__ASSIGNMENT__. Work out how many lines in the records below include the string "linejoin", and reply with that number alone.

Content starts

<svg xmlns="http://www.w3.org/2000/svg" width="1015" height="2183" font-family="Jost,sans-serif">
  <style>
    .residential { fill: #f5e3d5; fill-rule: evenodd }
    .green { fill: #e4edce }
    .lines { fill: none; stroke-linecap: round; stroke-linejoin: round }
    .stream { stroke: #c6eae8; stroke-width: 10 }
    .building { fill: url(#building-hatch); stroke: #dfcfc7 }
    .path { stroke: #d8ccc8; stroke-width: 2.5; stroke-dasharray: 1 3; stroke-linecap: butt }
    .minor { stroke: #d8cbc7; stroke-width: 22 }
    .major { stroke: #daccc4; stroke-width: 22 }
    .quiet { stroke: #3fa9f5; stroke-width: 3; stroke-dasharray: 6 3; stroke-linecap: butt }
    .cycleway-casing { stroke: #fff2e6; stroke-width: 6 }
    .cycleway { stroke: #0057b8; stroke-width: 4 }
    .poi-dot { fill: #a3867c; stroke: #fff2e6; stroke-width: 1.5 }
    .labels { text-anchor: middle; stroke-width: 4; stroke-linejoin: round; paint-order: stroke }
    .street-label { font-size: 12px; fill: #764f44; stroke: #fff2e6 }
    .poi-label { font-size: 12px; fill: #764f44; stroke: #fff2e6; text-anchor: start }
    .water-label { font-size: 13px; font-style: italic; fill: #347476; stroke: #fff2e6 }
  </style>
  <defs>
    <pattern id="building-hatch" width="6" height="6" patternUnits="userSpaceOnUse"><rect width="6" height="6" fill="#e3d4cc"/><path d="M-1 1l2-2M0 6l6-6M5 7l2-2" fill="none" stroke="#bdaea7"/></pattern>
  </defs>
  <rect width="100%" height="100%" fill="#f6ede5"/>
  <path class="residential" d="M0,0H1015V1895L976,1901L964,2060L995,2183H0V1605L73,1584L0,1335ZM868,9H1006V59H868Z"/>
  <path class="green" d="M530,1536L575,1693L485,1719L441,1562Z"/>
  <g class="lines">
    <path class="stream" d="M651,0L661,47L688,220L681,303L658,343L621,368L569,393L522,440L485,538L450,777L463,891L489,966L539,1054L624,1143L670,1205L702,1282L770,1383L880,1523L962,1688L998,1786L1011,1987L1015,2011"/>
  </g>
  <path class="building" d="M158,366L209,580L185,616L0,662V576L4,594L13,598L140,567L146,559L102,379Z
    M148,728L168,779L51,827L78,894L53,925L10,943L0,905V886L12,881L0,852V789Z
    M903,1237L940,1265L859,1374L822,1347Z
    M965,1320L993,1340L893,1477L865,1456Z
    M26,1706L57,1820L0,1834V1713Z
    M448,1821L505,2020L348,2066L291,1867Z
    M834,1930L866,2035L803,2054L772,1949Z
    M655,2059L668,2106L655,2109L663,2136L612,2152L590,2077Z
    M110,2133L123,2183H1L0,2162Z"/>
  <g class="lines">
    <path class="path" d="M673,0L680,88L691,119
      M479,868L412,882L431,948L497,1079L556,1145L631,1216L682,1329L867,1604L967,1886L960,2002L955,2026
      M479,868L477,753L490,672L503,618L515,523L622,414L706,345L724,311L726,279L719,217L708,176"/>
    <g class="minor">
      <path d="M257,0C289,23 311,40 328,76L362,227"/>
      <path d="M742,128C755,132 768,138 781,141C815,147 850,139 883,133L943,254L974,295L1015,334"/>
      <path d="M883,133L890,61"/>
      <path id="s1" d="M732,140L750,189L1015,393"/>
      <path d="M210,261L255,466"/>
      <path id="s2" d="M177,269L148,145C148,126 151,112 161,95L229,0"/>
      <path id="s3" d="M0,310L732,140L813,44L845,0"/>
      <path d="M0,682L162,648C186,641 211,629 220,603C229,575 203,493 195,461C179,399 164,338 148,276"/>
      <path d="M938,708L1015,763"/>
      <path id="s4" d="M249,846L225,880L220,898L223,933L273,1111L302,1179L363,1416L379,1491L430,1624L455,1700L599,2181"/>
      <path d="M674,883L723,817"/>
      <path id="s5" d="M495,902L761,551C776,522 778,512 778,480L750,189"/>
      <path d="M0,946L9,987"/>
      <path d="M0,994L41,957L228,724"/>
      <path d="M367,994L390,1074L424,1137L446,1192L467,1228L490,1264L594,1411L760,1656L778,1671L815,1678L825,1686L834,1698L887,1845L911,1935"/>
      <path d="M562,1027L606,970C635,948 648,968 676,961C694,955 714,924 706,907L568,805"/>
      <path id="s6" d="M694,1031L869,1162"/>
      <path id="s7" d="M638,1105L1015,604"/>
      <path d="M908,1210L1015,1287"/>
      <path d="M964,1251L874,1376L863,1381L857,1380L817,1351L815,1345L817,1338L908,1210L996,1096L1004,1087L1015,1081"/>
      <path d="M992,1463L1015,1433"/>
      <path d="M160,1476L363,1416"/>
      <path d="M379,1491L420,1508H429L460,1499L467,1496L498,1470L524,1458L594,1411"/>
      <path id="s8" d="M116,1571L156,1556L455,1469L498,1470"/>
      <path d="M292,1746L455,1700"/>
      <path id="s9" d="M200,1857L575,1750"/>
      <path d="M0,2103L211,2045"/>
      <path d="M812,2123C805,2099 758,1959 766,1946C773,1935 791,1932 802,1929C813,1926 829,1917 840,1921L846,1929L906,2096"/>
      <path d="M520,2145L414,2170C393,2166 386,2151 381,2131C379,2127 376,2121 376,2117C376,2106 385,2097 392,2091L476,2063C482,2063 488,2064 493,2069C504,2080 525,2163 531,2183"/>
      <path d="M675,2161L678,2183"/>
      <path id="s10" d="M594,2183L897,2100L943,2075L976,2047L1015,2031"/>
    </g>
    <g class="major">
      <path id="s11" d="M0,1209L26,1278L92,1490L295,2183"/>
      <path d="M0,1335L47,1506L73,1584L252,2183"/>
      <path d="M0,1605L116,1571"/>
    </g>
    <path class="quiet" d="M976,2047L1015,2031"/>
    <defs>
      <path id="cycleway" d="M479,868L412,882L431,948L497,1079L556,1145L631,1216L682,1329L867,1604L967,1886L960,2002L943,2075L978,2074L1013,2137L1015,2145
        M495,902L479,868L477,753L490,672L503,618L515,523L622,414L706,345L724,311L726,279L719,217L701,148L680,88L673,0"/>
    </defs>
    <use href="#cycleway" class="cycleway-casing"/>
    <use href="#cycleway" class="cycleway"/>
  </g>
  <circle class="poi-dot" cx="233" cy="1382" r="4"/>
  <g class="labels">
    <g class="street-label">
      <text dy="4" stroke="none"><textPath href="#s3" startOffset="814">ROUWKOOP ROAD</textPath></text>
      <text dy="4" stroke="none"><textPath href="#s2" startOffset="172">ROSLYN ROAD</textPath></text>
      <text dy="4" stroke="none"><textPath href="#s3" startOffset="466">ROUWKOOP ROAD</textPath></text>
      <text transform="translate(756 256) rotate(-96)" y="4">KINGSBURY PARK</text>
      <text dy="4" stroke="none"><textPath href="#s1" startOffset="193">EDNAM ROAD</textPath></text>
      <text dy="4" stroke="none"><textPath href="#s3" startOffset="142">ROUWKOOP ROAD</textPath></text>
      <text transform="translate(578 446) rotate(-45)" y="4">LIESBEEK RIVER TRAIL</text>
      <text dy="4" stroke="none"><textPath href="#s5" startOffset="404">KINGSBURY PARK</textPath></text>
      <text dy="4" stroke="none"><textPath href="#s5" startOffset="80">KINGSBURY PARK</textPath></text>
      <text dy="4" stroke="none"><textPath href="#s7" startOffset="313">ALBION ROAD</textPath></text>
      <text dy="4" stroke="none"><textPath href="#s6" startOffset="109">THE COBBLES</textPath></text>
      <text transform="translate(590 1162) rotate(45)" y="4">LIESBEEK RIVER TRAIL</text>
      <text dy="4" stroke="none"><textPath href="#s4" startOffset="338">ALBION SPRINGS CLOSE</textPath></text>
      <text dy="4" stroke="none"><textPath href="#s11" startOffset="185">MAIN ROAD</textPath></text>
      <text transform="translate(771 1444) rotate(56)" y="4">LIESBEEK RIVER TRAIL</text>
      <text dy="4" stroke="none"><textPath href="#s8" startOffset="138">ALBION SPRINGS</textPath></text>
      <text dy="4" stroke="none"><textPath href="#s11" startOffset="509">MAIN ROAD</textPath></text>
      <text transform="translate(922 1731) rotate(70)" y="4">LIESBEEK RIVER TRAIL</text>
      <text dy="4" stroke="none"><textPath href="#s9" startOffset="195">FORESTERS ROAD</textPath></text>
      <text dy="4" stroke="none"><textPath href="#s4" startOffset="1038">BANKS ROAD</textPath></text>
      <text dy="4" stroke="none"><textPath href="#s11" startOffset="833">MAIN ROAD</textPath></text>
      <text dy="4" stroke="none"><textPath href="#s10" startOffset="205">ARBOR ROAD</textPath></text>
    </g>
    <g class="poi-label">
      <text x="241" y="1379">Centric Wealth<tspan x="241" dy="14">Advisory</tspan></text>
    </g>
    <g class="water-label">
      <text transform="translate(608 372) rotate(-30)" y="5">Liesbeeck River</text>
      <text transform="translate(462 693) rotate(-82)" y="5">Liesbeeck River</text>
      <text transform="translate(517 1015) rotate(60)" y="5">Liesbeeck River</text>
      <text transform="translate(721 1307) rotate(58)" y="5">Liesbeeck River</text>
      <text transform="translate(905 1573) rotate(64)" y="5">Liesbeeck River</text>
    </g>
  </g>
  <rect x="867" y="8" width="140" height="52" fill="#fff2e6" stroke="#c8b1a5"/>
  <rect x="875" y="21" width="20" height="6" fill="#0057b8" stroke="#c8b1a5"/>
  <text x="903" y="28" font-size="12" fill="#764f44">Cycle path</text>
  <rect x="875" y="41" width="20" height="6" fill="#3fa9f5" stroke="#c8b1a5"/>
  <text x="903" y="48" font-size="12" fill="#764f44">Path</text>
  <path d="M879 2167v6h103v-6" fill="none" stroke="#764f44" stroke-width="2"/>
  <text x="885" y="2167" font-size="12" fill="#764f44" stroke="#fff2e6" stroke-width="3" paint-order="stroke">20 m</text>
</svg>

Content ends

__ANSWER SECTION__. 2